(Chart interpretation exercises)

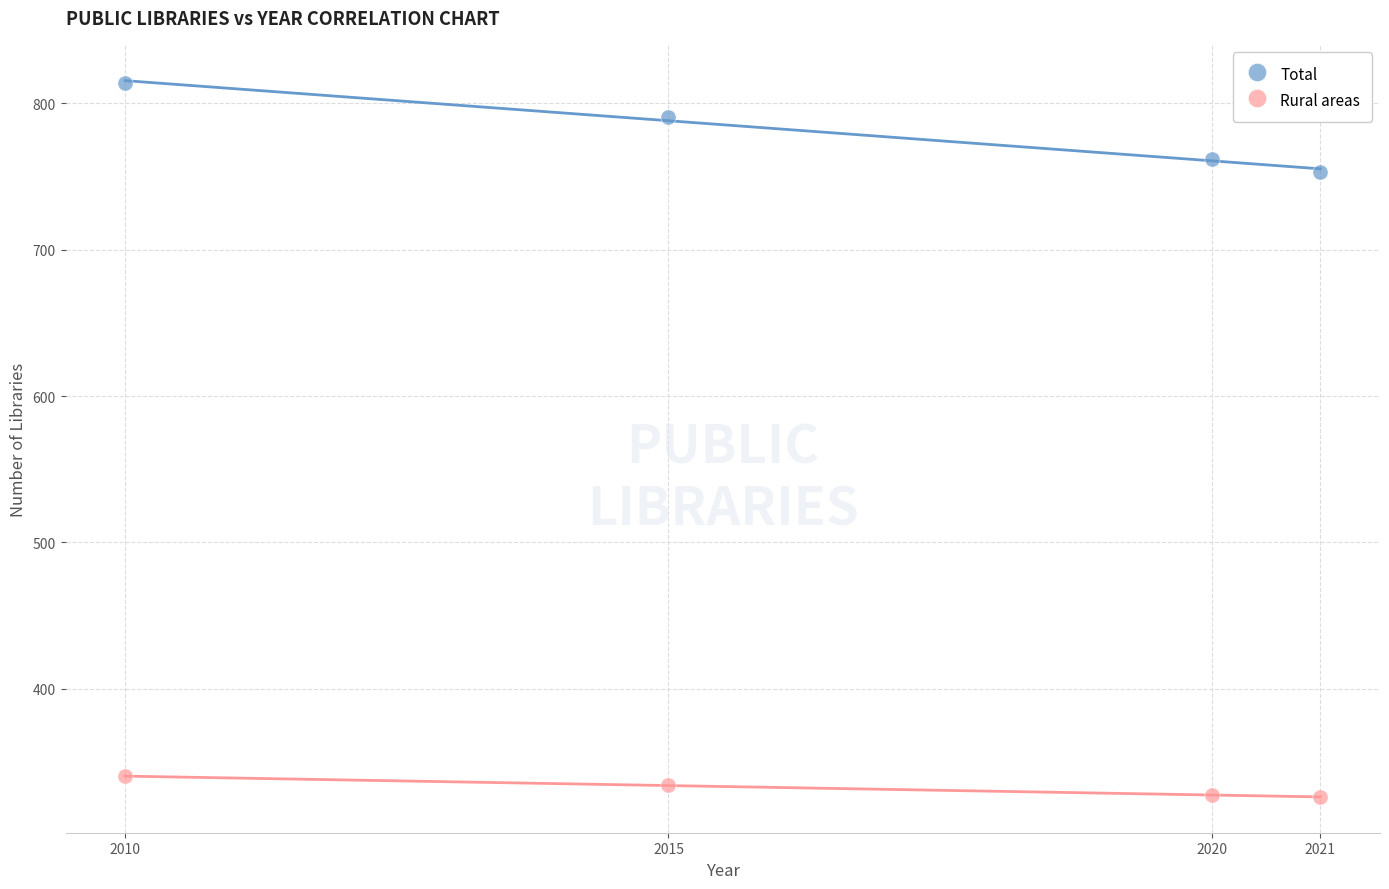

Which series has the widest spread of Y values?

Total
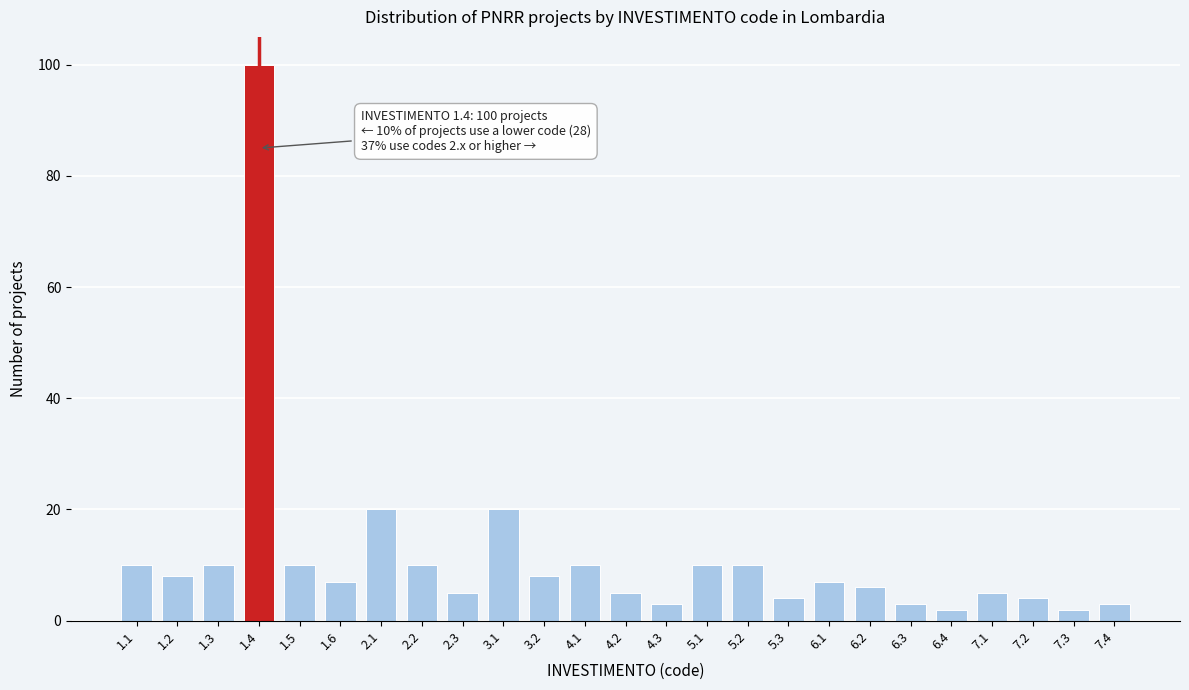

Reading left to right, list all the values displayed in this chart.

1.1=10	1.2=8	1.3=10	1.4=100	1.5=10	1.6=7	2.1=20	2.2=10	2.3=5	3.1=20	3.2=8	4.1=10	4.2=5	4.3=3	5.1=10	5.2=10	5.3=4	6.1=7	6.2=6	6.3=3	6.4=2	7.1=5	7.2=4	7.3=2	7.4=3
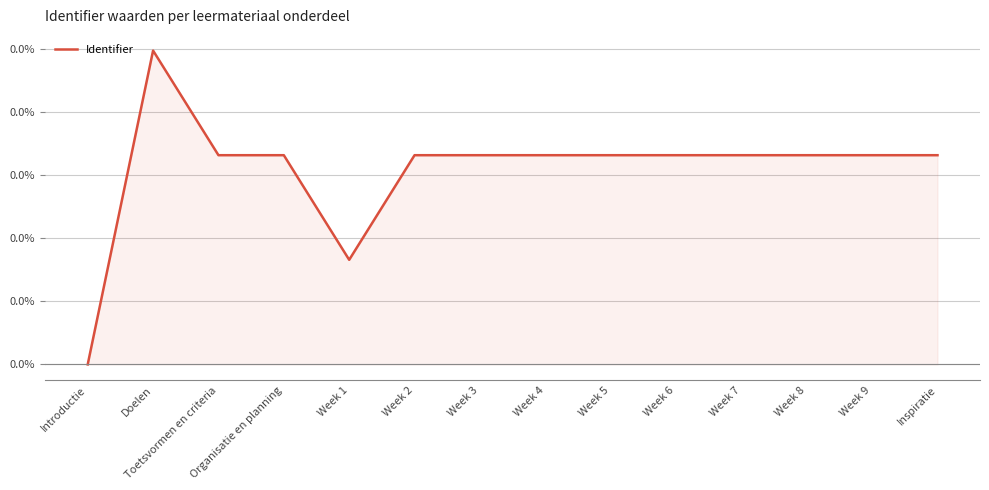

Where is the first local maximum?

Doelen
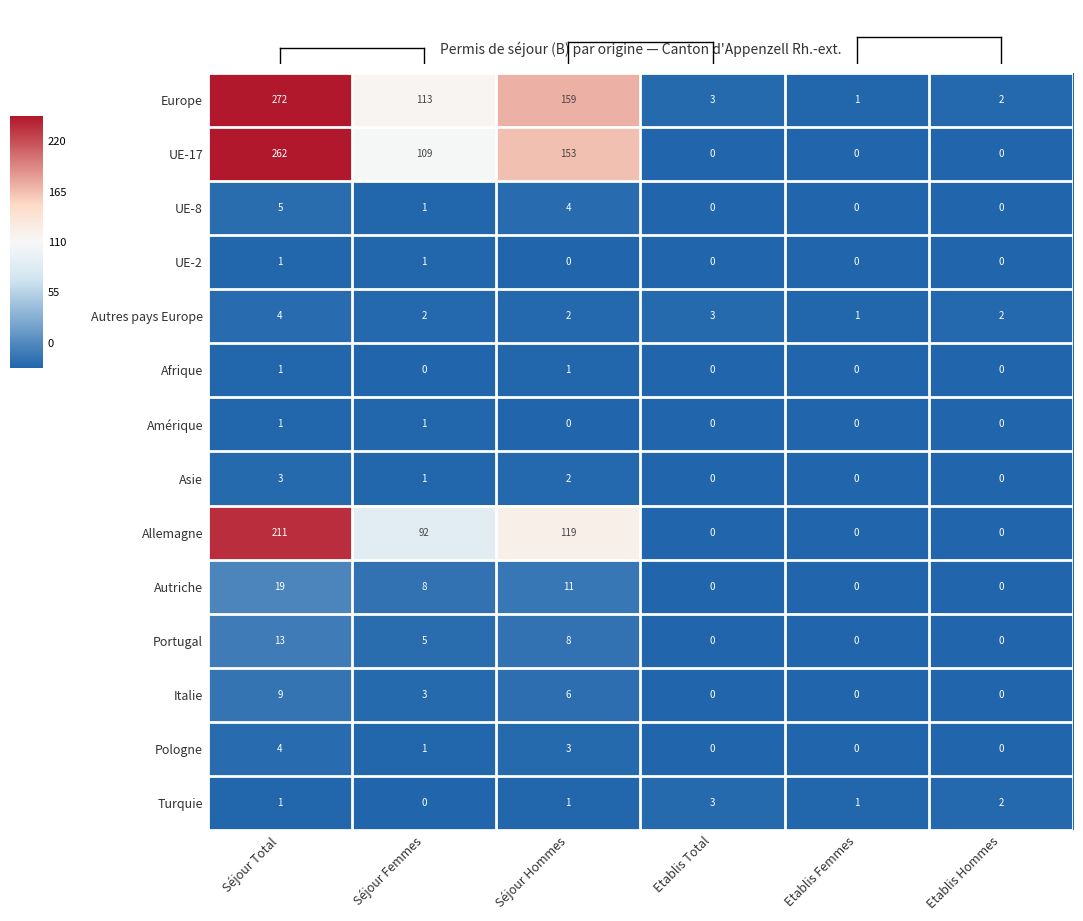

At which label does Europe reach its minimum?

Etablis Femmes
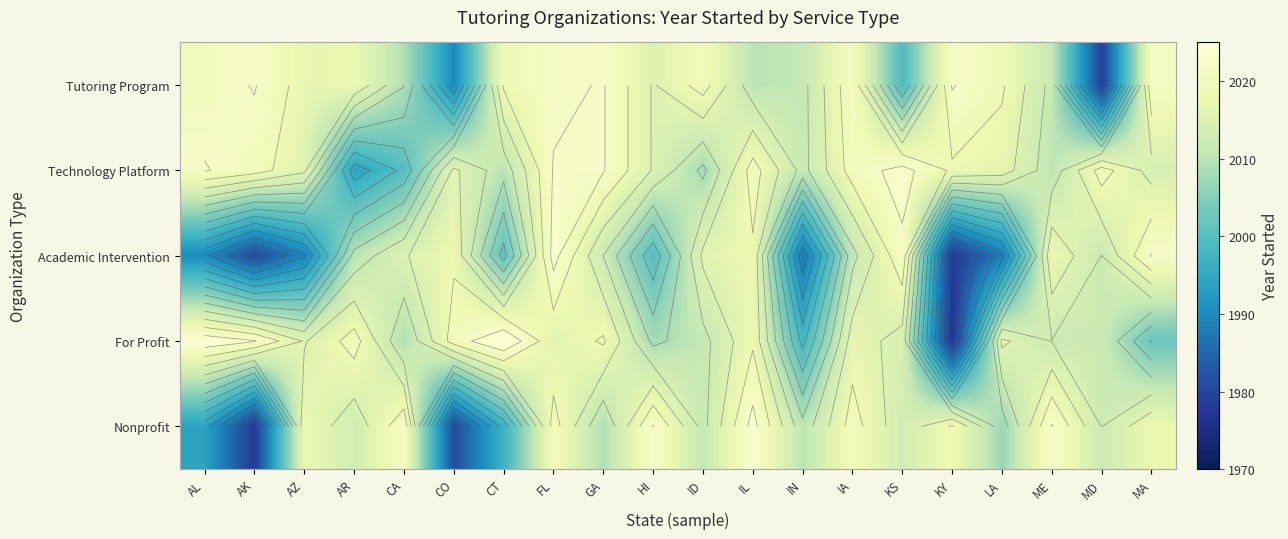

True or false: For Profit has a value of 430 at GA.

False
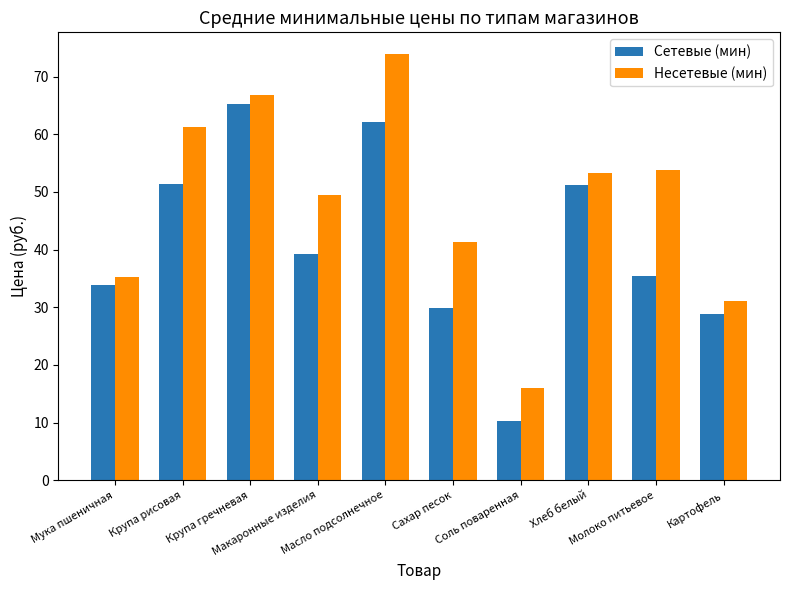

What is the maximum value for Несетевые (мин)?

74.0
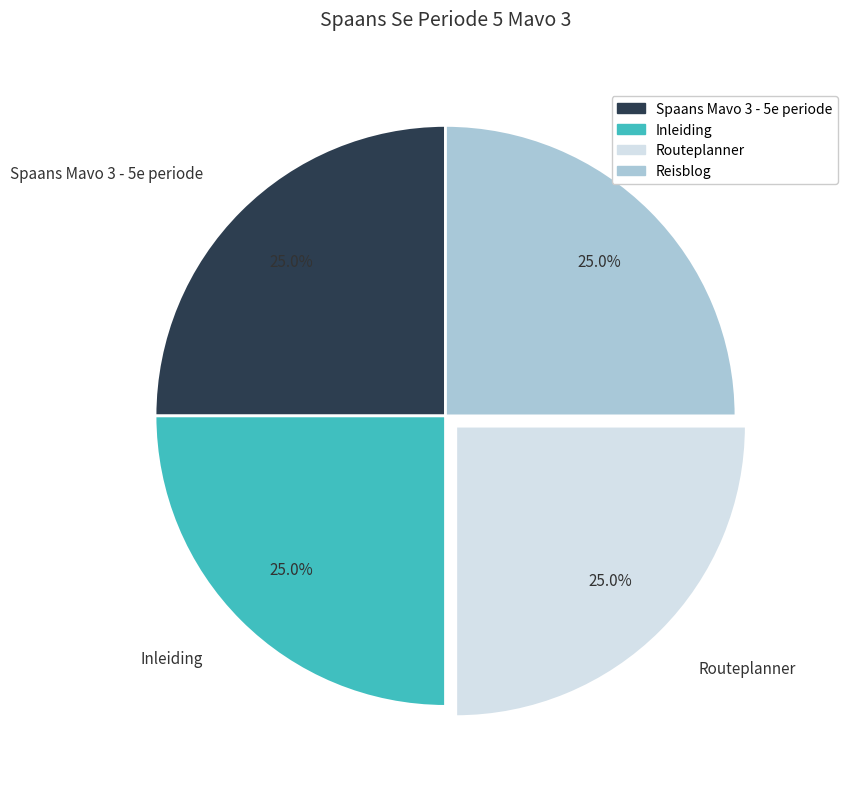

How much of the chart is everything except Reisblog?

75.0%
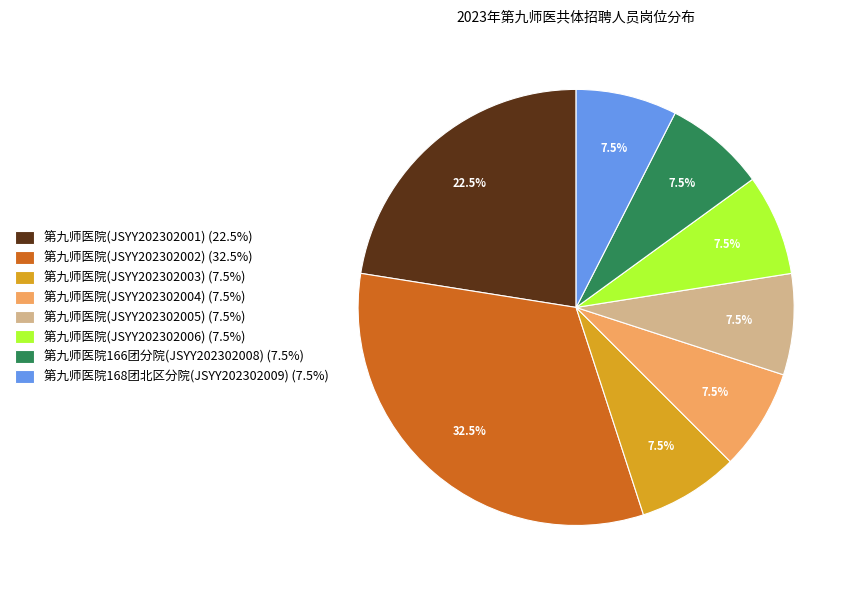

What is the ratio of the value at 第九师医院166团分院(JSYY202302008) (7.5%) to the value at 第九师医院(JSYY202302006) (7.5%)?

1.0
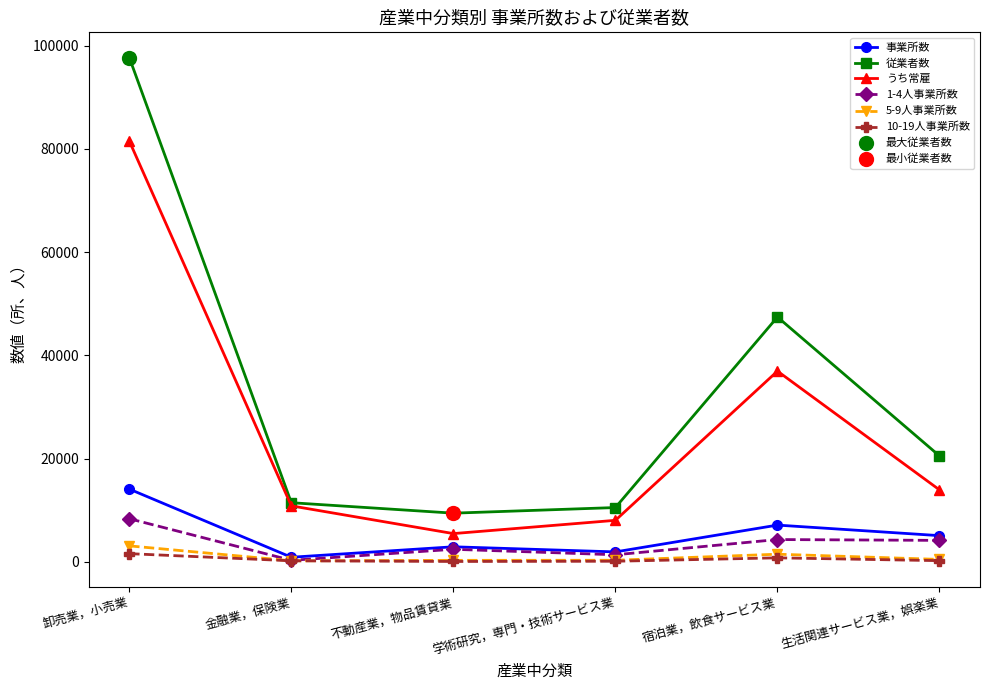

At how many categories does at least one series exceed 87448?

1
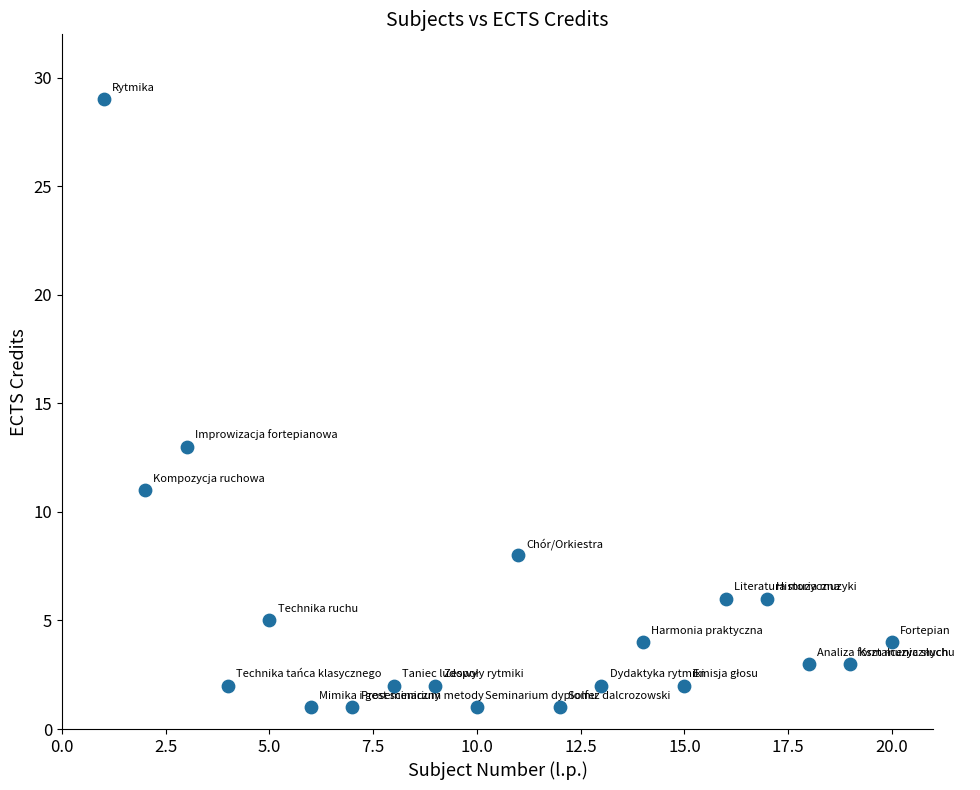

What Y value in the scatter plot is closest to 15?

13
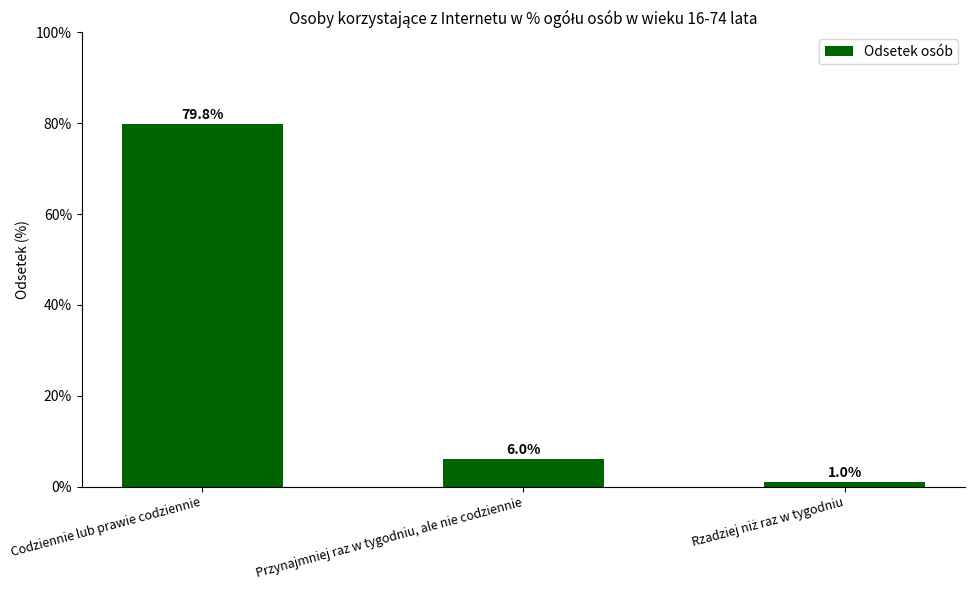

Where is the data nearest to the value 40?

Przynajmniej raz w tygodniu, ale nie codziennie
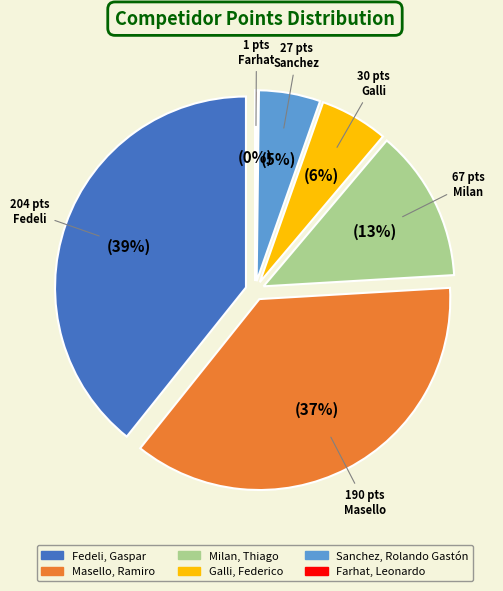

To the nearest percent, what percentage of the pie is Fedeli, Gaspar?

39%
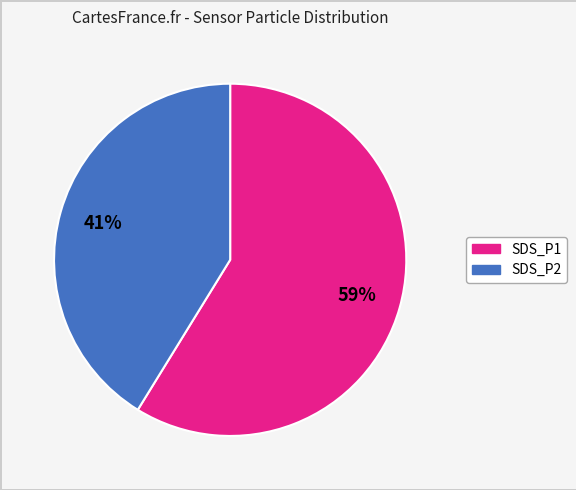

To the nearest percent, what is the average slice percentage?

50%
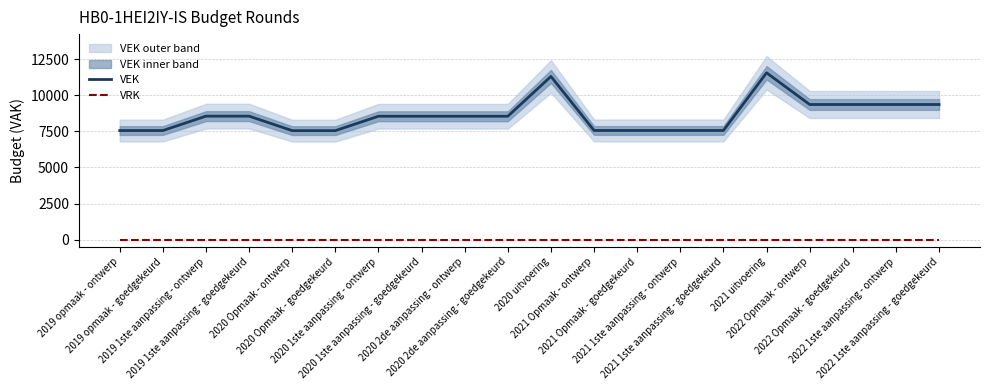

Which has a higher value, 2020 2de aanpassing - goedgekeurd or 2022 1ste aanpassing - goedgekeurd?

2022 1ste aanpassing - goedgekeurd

What the task requires →
Report each line of the listing above that contains the string "goedgekeurd", matching case exactly.

Your response →
Which has a higher value, 2020 2de aanpassing - goedgekeurd or 2022 1ste aanpassing - goedgekeurd?
2022 1ste aanpassing - goedgekeurd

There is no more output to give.